Комплексный анализ дошедших до нас источников показал, что в языческую эпоху богиней-берегиней северной столицы Руси являлась именно Мокошь, многие черты которой впоследствии перешли на христианский образ Софии Премудрости Божией. Данное обстоятельство объясняет особенности восприятия новгородцами в «двоеверную» эпоху этого в высшей степени абстрактного начала новой религии, ясность об истинной сущности которого отсутствовала даже в ХVI в. Хоть летопись упоминает из языческих божеств в Новгороде одного лишь Перуна, культ которого действительно имел глубокие корни в этой земле, однако приведенные выше материалы показывают, что на начальном периоде своей истории жители этого города были не менее тесно связаны и с Мокошью. Без учета этого вряд ли можно объяснить тот факт, что в христианский период небесным покровителем Новгорода становится не Илья-пророк, а София. Следует отметить, что Мокошь в новгородской традиции сохранила очень многие черты Великой богини. В образе дерева она символизирует трехчастное деление Вселенной по вертикали и, стремясь органично вписать в мироздание свою создаваемую городскую общину, новгородцы в своем первоначальном общественном устройстве стараются воспроизвести именно эту структуру. Духовный стих о Егории Храбром и сказка о Василисе Премудрой содержат намеки на то, что эта богиня могла рассматриваться и как порождающее вселенную начало.
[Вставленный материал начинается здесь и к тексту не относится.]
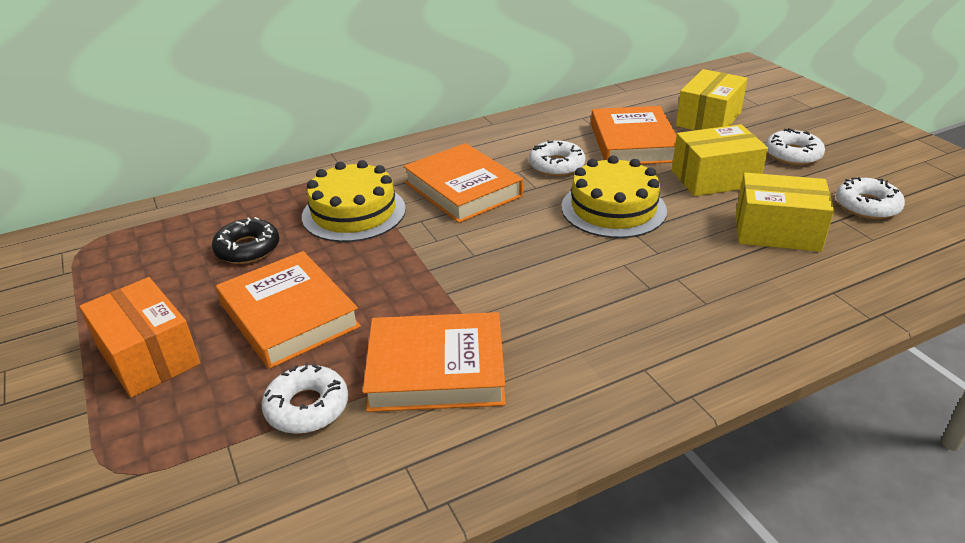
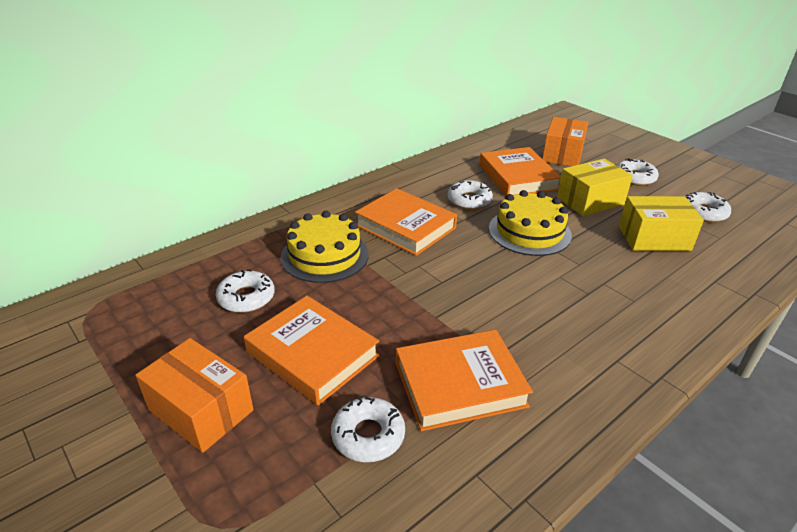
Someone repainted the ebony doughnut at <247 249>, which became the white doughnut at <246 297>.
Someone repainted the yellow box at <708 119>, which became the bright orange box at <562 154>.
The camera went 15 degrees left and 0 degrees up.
Мокошь оказывается весьма тесно связана с Судьбой, а впоследствии со Словом, которое в индоевропейской традиции само мыслилось как вселенское начало, запечатлеваемой этим Словом Славой, а также божественной Премудростью, которую оно выражало. Она охраняет избравшую ее покровительницей город, являясь его верховным правителем и судьей, причем власть ее распространяется не только на земную жизнь, но и на посмертную участь человеческой души. Сохраняет она весьма древние связи с быками и коровами, а также со змеем, в облике которого воспринимался ее божественный супруг Перун. Наконец, в качестве Венеры она является покровительницей как брака, так и торговли, в буквальном смысле путеводной звездой для корабельщиков. Связь с данным светилом вписывает Мокошь в рамки таких индоевропейских традиций, как иранская и римская, в которых богиня, отождествляемая с данным небесным светилом, также выступает в роли охранительницы и связана с понятием верховной власти.
Глава 17
Морана и Баба-яга
Помимо женского олицетворения Жизни славяне знали и такое же олицетворение Смерти, которой была известная нам по западнославянским источникам богиня Морана или Маржана. Польский писатель Я. Длугош отождествлял Маржану с античной Церерой, «Матерью и богиней плодов», которую почитали крестьяне и земледельцы, принося в жертву пшеничные зерна. Однако, если Длугош отождествлял польскую Маржану с римской богиней земного плодородия Церерой, то более ранние древнечешские глоссы «Mater verborum» соотносили Морану с гораздо более зловещей греческой Гекатой, что подтверждается и корнем мор-
, лежащим в основе ее имени. Интересно отметить, что в фольклоре Marena также называлась Smrt, Smrtka, Smrtonoska и ассоциировалась со смертью и болезнями, как об этом красноречиво говорит чешская поговорка: «От Морены нет спасения». Другая пословица гласила: «против Морены нет коренья», т. е. лекарства. Обычно она олицетворялась женским чучелом, символизировавшим смерть (мор) и зиму, которое торжественно топилось западными славянами во время встречи весны для обеспечения будущего урожая.Первым утопление чучел Дзеваны и Маржаны описал все тот же Я. Длугош. Другой польский писатель Мартин Бельский в 1551 г. так описывал свои личные наблюдения данного праздника: «На моей еще памяти был обычай у нас по селам, что на Белой неделе поста топили одно чучело: убрав сноп из конопли или соломы в человеческое платье, все село провожало его туда, где поблизости было какое-нибудь озерцо или лужа, и там, сняв с него одежду, бросали в воду, распевая жалобно: «Смерть вьется по плетню, ища себе хлопоты» и т. д. Затем поскорее бежали домой от того места; кто же <…> в то время падал, считали это предзнаменованием, что он в том же году умрет. Звали это чучело Маржана, я бы сказал, что это был бог Марс»784
. Очевидно, что это было изображение богини смерти, так что Бельский ошибся в своем предположении, однако, к счастью, он одновременно записал и то имя, которое слышал от своих земляков. Д.М. Дудко отметил, что, согласно Длугошу, поляки топили чучела Маржаны и Дзеваны 7 марта, сопоставив это с тем, что именно 7 марта в Индии носили с факелами изображение богини смерти Кали и бросали его на берегу Ганга785. Славяно-индийские параллели на этом не заканчиваются: в Индии богиня смерти традиционно изображалась с высунутым языком и точно также с высунутым языком была изображена баба-яга на русской лубочной картинке.